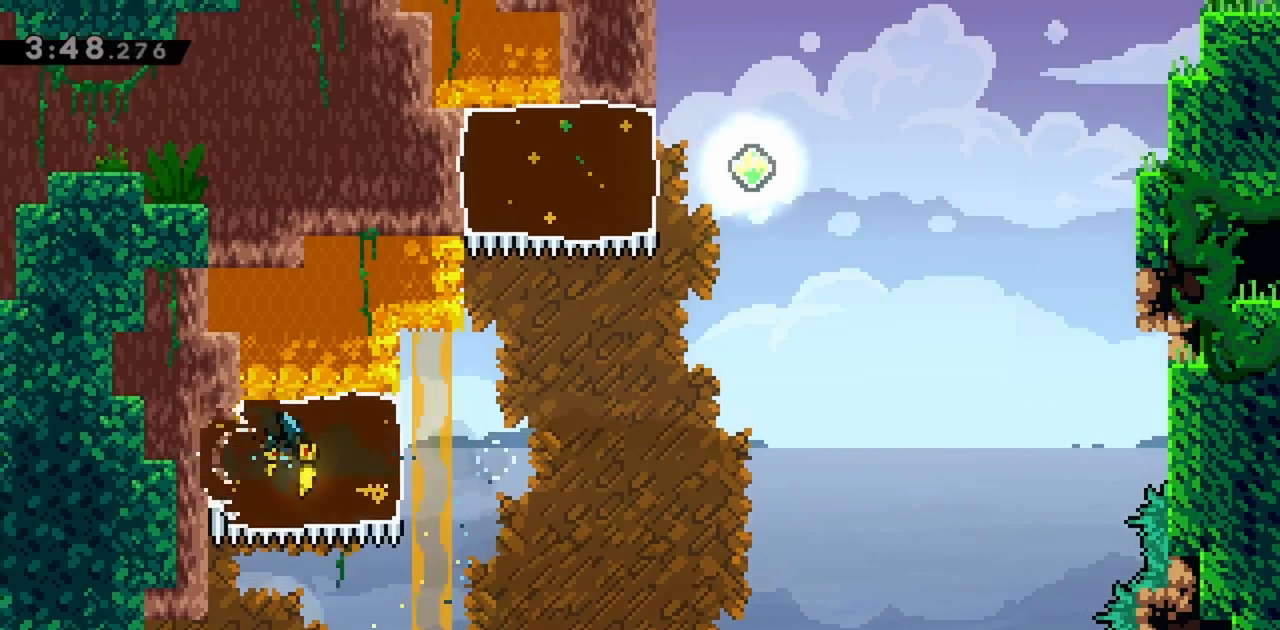
{"keys": ["jump", "right"], "events": [[300, "jump", "down"]]}
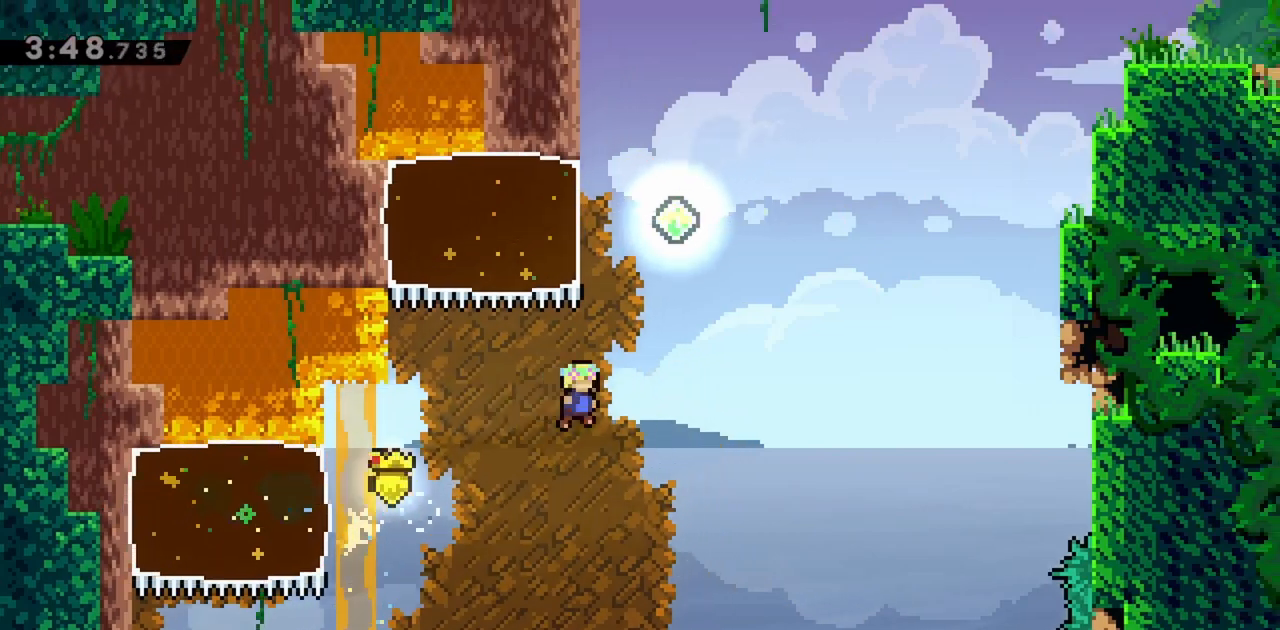
{"keys": ["dash", "jump", "left"], "events": [[117, "right", "up"], [117, "up", "down"], [167, "dash", "down"], [350, "dash", "up"], [350, "up", "up"], [450, "left", "down"], [483, "dash", "down"]]}
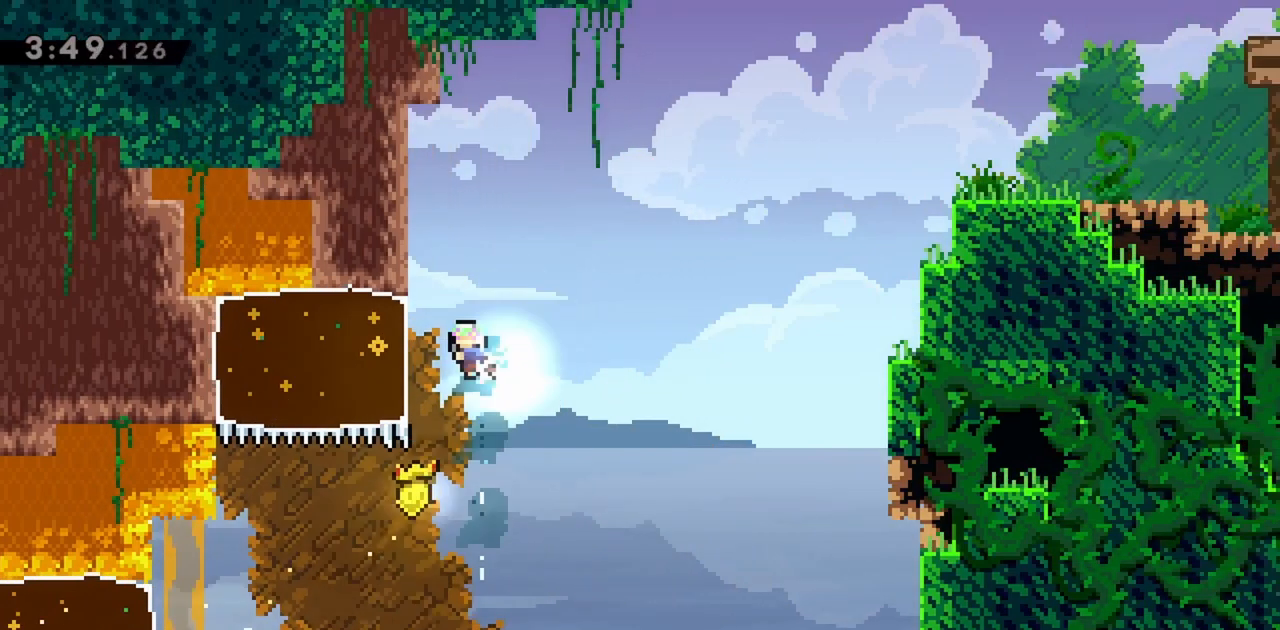
{"keys": ["right"], "events": [[183, "dash", "up"], [217, "jump", "up"], [267, "left", "up"], [317, "right", "down"]]}
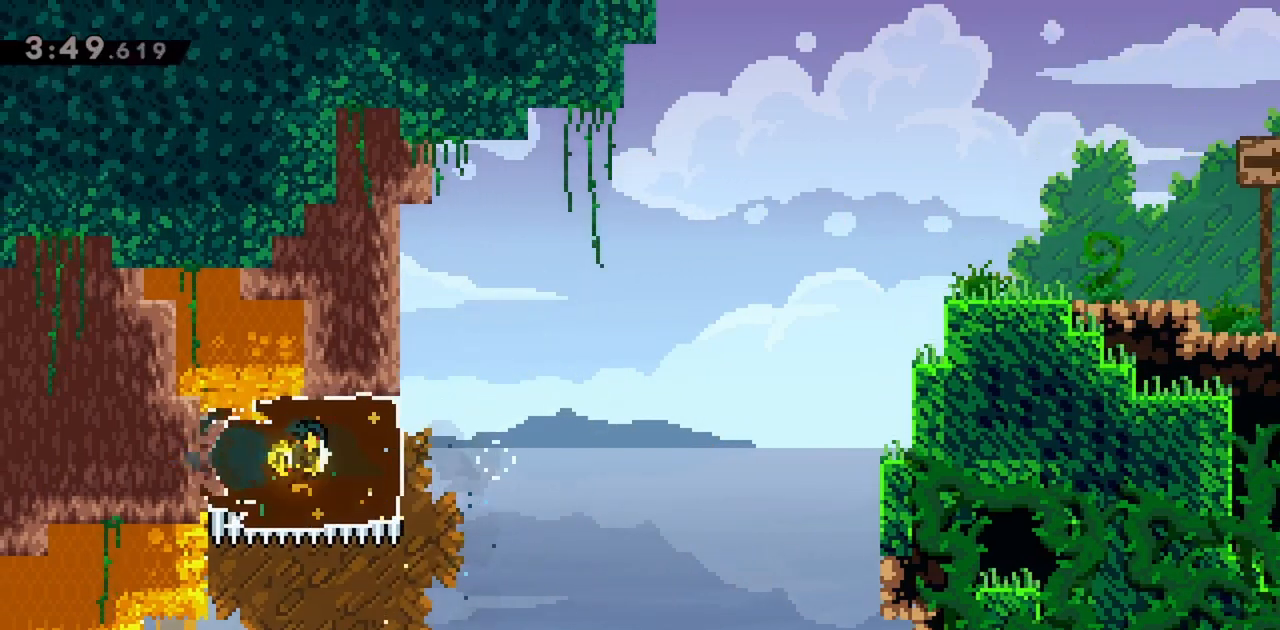
{"keys": ["jump", "right", "up"], "events": [[233, "jump", "down"], [467, "up", "down"]]}
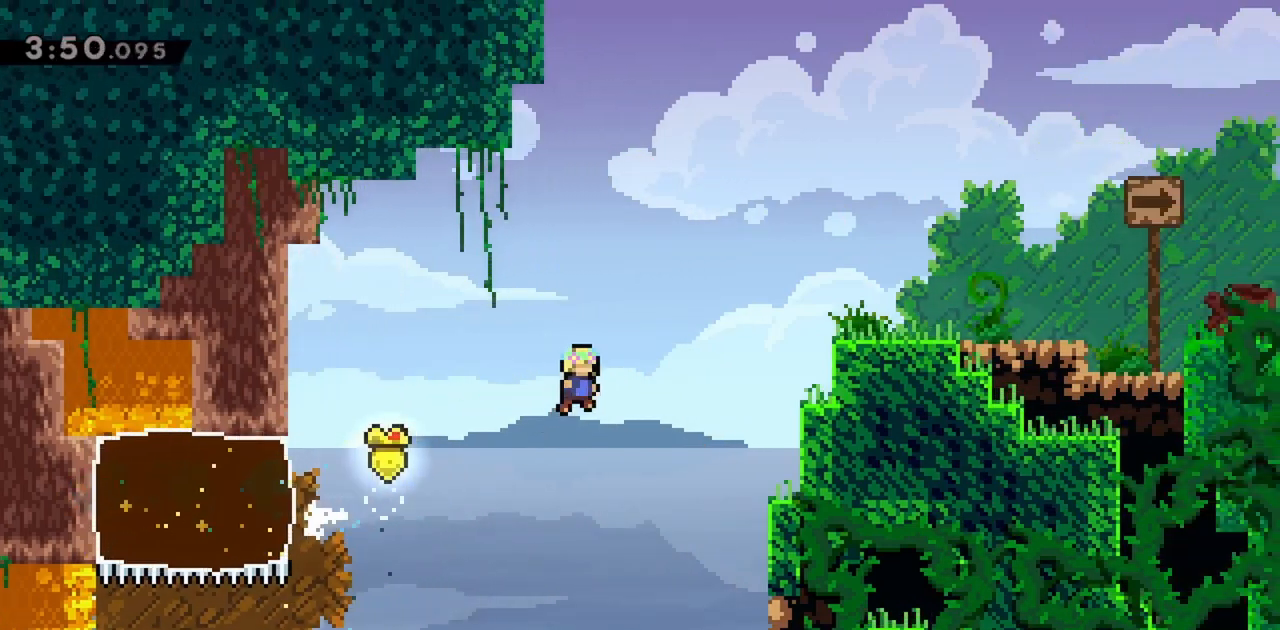
{"keys": ["jump", "right"], "events": [[200, "dash", "down"], [383, "dash", "up"], [433, "up", "up"]]}
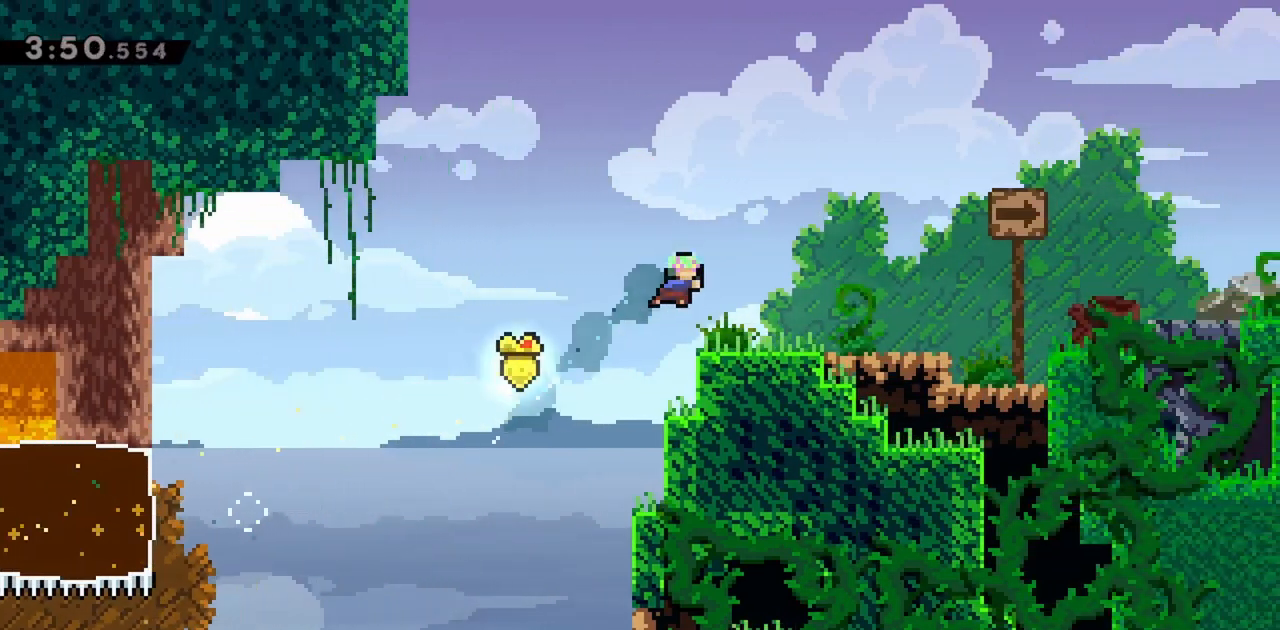
{"keys": ["jump", "right"], "events": [[200, "jump", "up"], [300, "demo", "down"], [383, "demo", "up"], [383, "jump", "down"]]}
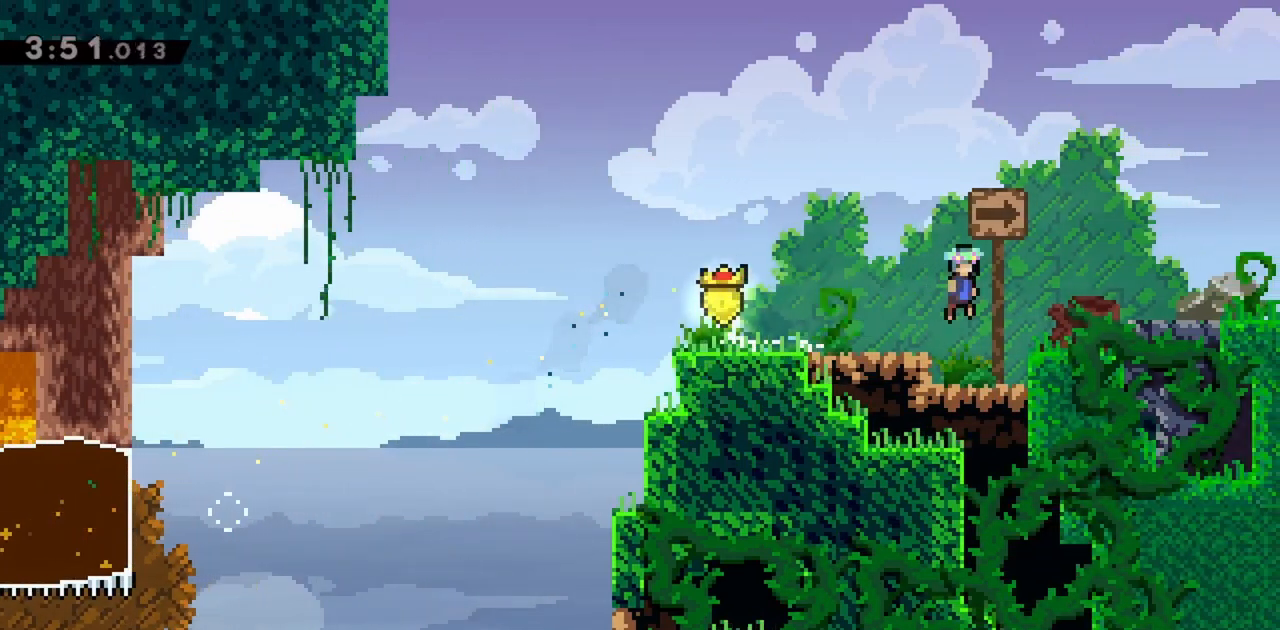
{"keys": ["right"], "events": [[400, "jump", "up"]]}
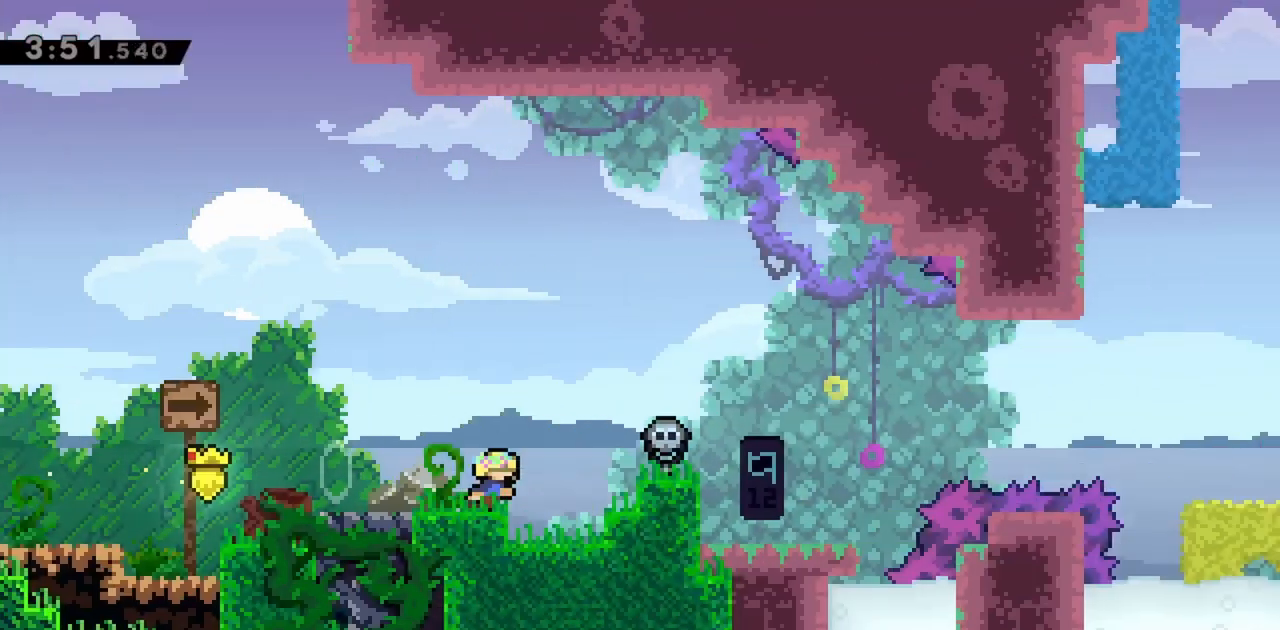
{"keys": ["right"], "events": []}
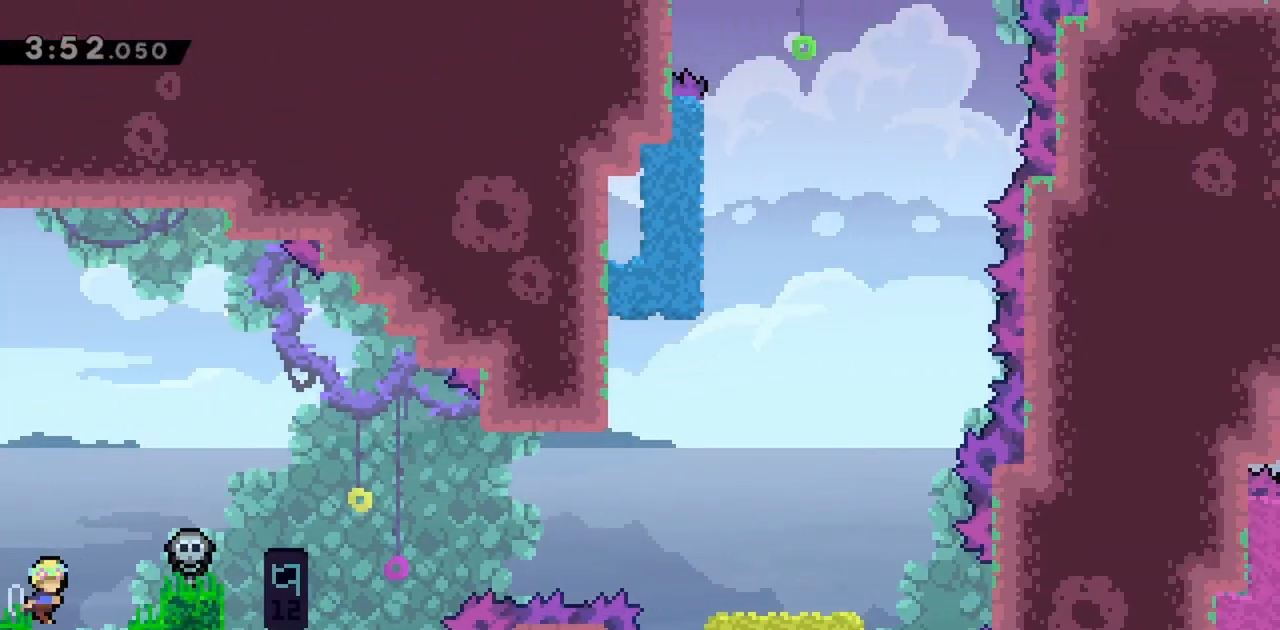
{"keys": ["grab", "jump"], "events": [[100, "jump", "down"], [283, "grab", "down"], [467, "right", "up"]]}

§ Task instructions
Print out every entry above without changing a word, and leave out the pictures.

§ Task response
{"keys": ["jump", "right"], "events": [[300, "jump", "down"]]}
{"keys": ["dash", "jump", "left"], "events": [[117, "right", "up"], [117, "up", "down"], [167, "dash", "down"], [350, "dash", "up"], [350, "up", "up"], [450, "left", "down"], [483, "dash", "down"]]}
{"keys": ["right"], "events": [[183, "dash", "up"], [217, "jump", "up"], [267, "left", "up"], [317, "right", "down"]]}
{"keys": ["jump", "right", "up"], "events": [[233, "jump", "down"], [467, "up", "down"]]}
{"keys": ["jump", "right"], "events": [[200, "dash", "down"], [383, "dash", "up"], [433, "up", "up"]]}
{"keys": ["jump", "right"], "events": [[200, "jump", "up"], [300, "demo", "down"], [383, "demo", "up"], [383, "jump", "down"]]}
{"keys": ["right"], "events": [[400, "jump", "up"]]}
{"keys": ["right"], "events": []}
{"keys": ["grab", "jump"], "events": [[100, "jump", "down"], [283, "grab", "down"], [467, "right", "up"]]}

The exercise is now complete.